拉过小堇,将他发上灰尘掸去,看着小堇身上的玉佩一时陷入了回忆。
“娘亲我……”小殊尴尬的看着负气的小堇,想解释,但却不知道该说些什么,自己终究是一个外人,身后的左手轻轻捏着右手腕上那红色念珠。
那妇人见此眉头轻蹙,几欲开口,最后却道一声轻笑,将那被小堇甩出来的玉佩再次放入其衣襟内。

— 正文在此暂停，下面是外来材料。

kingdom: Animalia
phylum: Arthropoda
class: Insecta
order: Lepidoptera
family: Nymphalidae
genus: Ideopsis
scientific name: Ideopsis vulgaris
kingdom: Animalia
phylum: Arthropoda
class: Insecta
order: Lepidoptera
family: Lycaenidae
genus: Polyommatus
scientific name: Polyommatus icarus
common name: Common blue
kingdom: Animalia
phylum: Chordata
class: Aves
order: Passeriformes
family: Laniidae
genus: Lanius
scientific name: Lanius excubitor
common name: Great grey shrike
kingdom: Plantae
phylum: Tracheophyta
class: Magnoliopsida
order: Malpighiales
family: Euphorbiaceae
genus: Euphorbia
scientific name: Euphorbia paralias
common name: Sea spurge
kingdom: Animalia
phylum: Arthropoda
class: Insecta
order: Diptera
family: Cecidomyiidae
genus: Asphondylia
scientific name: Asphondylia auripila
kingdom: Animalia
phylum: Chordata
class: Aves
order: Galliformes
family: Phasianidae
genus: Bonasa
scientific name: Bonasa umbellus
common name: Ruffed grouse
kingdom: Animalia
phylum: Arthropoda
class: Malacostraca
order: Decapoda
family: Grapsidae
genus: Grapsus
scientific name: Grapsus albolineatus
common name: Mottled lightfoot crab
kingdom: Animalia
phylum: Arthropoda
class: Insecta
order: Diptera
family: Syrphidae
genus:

“你们两个啊,想吃糖葫芦是吧,打扫完开了张给你们去买,可好?”
忽闻破空一声,屋顶被撞开一个大洞,雪落,黑影如灵蛇出洞,片雪不沾身,绕柱而下,紧随而至的长刃却更快一筹,眼看便至身后,那黑影单脚抵住柱子,回身刀出雷霆,相交瞬间,那身后的柱子上顿显裂纹,如蛛网蔓延,轻喝一声,手中刀势再变,连转三圈将那长刃甩了出去,右脚一踩柱子,飘然落地,握刀之手细微有些颤抖,冷哼一声,将手隐于袖袍之下,只露凌凌刀锋。
这时小殊才看清,被甩出去的是一柄镰刀,刀身长二尺,柄长五尺有余。
“怎么,封刀门主,名震沐州的项左权就这点本事?”黑衫男子立于门口,单手接住那似有万钧之势的镰刀,细眉冷眼,黑色的高帽上绣着摄魂二字,言语间的肃杀之意任是五岁孩童也听的一清二楚。
“可笑,凭你二人如何对抗朝堂,对抗整个江湖,你今日便是杀了我又如何,我自会在地府等你,哈哈。”项左权冷言反击,他心里极为明白,黑白双使要杀的人,没有一个能活下来,自己怕也难以幸免。
“你若说出当时参与之人,我便是饶你晚死一年半载也非不可。”即便如此被激,黑衣男子也丝毫没有动怒。
“参与之人?那汪越不就是了,你怎么不去杀他,哈哈哈。”项左权虽笑声不止,但手中长刀时刻横在身前,以防其突袭,虽知难敌,但若就此引颈待戮却也不可能。